La boîte à outils permet également de faire la distinction entre l’écoanxiété, l’écoparalysie, c’est-à-dire le sentiment d’être tellement accablé qu’on ne peut rien y faire, et le deuil écologique, soit le sentiment de tristesse et de deuil qui survient à la perte d’un paysage ou d’un écosystème.
Observer l’écoanxiété par les médias sociaux
Un groupe de chercheurs de l’Université Simon Fraser cherchera par ailleurs à déterminer si la détresse provoquée par les changements climatiques peut être mesurée grâce aux données tirées des réseaux sociaux comme Facebook, Twitter et Reddit.

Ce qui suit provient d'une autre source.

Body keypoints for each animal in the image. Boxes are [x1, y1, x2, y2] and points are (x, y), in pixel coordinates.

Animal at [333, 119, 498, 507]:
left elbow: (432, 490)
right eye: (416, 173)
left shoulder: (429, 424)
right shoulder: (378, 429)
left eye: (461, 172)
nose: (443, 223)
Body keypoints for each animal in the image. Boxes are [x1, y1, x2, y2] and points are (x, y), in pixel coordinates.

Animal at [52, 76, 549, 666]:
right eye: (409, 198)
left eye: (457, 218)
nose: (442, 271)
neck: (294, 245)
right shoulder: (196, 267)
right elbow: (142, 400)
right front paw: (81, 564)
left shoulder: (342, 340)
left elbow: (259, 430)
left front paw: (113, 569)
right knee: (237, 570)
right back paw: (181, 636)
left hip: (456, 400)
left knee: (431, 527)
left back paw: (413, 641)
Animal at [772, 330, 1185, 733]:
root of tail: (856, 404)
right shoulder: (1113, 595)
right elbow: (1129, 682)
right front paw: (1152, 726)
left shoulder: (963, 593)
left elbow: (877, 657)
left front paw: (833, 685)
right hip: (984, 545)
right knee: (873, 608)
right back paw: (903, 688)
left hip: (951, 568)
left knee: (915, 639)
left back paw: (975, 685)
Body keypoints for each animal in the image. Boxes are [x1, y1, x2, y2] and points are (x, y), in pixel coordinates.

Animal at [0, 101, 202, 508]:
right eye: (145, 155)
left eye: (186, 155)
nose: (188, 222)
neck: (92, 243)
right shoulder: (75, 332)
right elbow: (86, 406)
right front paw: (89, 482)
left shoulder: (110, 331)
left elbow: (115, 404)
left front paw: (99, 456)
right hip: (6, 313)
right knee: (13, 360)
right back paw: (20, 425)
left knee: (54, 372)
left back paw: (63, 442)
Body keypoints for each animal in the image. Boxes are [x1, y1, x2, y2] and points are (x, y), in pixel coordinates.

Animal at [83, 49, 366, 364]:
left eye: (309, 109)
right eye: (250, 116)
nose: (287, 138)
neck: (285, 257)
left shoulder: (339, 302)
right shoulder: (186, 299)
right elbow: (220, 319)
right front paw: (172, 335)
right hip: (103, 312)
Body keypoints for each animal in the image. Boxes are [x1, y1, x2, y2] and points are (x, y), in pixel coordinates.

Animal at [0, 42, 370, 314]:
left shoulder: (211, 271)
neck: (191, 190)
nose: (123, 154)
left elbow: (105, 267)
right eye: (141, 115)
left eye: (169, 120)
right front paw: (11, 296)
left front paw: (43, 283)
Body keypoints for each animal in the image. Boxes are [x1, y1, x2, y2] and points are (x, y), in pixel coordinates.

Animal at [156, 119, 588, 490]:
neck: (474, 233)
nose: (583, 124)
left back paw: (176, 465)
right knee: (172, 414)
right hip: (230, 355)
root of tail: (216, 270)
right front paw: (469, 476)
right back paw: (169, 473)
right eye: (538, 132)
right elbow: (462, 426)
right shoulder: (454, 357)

Les données publiques de réseaux sociaux tels que Twitter, Facebook et Reddit seront étudiées afin de déterminer le niveau d'anxiété de la population face aux questions climatiques.
Photo : Getty Images / KIRILL KUDRYAVTSEV
Cela nous permettra d’examiner de quelle façon le niveau de détresse des gens évolue au cours d’une année et à quel point il est lié à des événements comme le dépôt d’un rapport sur l’environnement ou des manifestations
, explique le professeur adjoint Keiffer Card.
Ce n’est pas la première fois que son équipe se penche sur l’écoanxiété en Colombie-Britannique. L’année dernière, Keiffer Card a mené une étude démontrant l’impact que le dôme de chaleur a eu sur le niveau d’anxiété des répondants.